Patchin’ Up a Pigeon
I've been patching up a pigeon whose tail feathers were yanked out and whose wing was injured by a cat.
It (I won't say "he" or "she" because I don't know its gender) is just about ready to get airborne and fly free again. It is flapping both wings, going from branch to branch in its cage, and eating like a horse.
It came to me half in shock but within a day or two (with electrolytes in its water and a warm, dry, darkened place to recover) it was "attacking" me with its beak for being so "fresh" as to reach in and replenish its water, take out its poop and refresh its pigeon food.

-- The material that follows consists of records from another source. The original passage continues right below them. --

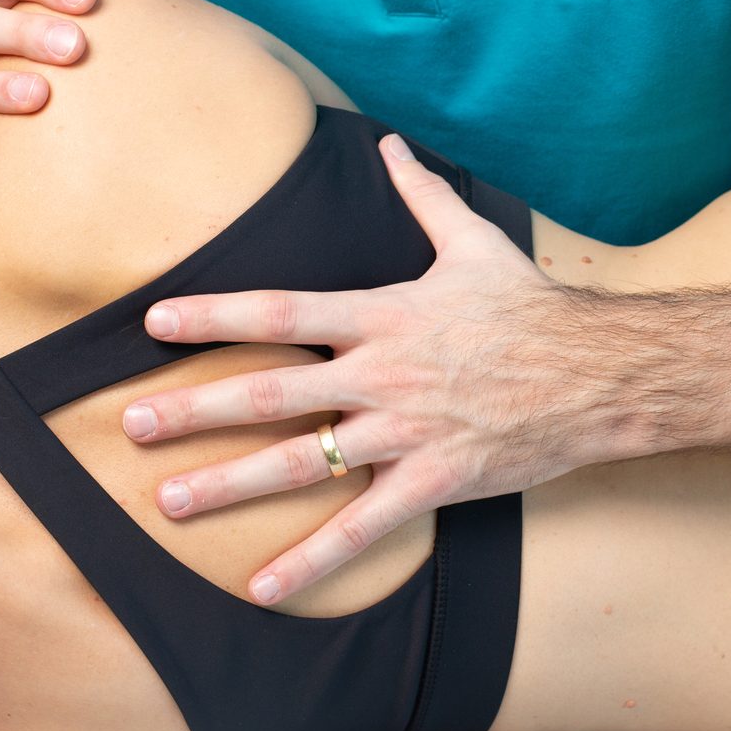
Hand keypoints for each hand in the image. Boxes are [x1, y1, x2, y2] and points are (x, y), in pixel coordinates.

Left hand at [121, 135, 600, 604]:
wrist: (598, 371)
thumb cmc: (532, 307)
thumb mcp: (473, 242)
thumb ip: (422, 195)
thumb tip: (391, 145)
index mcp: (383, 315)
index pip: (280, 310)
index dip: (214, 315)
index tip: (154, 323)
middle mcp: (382, 374)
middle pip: (271, 392)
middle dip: (194, 409)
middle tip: (131, 425)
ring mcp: (406, 432)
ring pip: (303, 462)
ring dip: (230, 484)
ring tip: (169, 502)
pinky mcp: (435, 481)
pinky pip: (363, 527)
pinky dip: (311, 559)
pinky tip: (262, 585)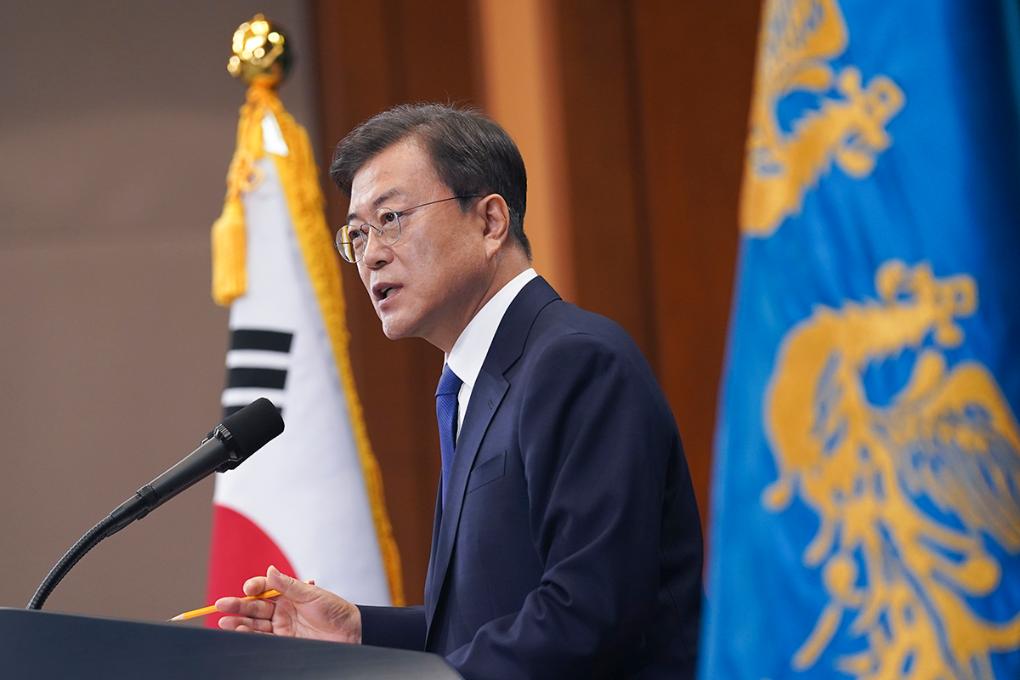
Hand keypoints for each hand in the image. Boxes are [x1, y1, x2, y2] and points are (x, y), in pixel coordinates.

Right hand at [215, 565, 361, 643]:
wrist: (350, 632)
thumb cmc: (336, 610)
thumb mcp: (312, 594)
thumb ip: (289, 585)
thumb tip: (269, 570)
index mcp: (289, 594)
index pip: (265, 589)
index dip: (254, 588)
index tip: (248, 588)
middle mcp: (283, 610)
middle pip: (255, 607)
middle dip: (237, 606)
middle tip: (220, 605)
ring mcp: (282, 626)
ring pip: (255, 623)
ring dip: (239, 622)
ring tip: (224, 621)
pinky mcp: (284, 641)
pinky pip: (263, 638)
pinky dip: (249, 635)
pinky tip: (239, 631)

I reckon it's illegal to hold a wild one in captivity for as long as I have with this creature--about two weeks now--but I figure I can give it more peace and quiet than a rehab place where it would be competing with other wild critters for attention, and I'm not sure rehab places even bother with pigeons, so I didn't want to risk it...
I often worked with Fish and Game as a teenager. They brought me critters they didn't think anyone else could keep alive, and I kept 'em all alive. And following the Mt St. Helens eruption in 1980, a F&G vet gave me two fawns that were orphaned. I raised them successfully until they were weaned, at which time I took them to Northwest Trek, where they lived out their lives in safety.
As a teenager, I rehabbed deer and red-tailed hawks, and I even raised a skunk.
I'm doing my best to let this pigeon stay a wild pigeon so it will fly away when it's able and not think of me or this place as home. (A homing pigeon it isn't!) It's small, so it was probably a fledgling when it was caught by a cat and de-feathered in back.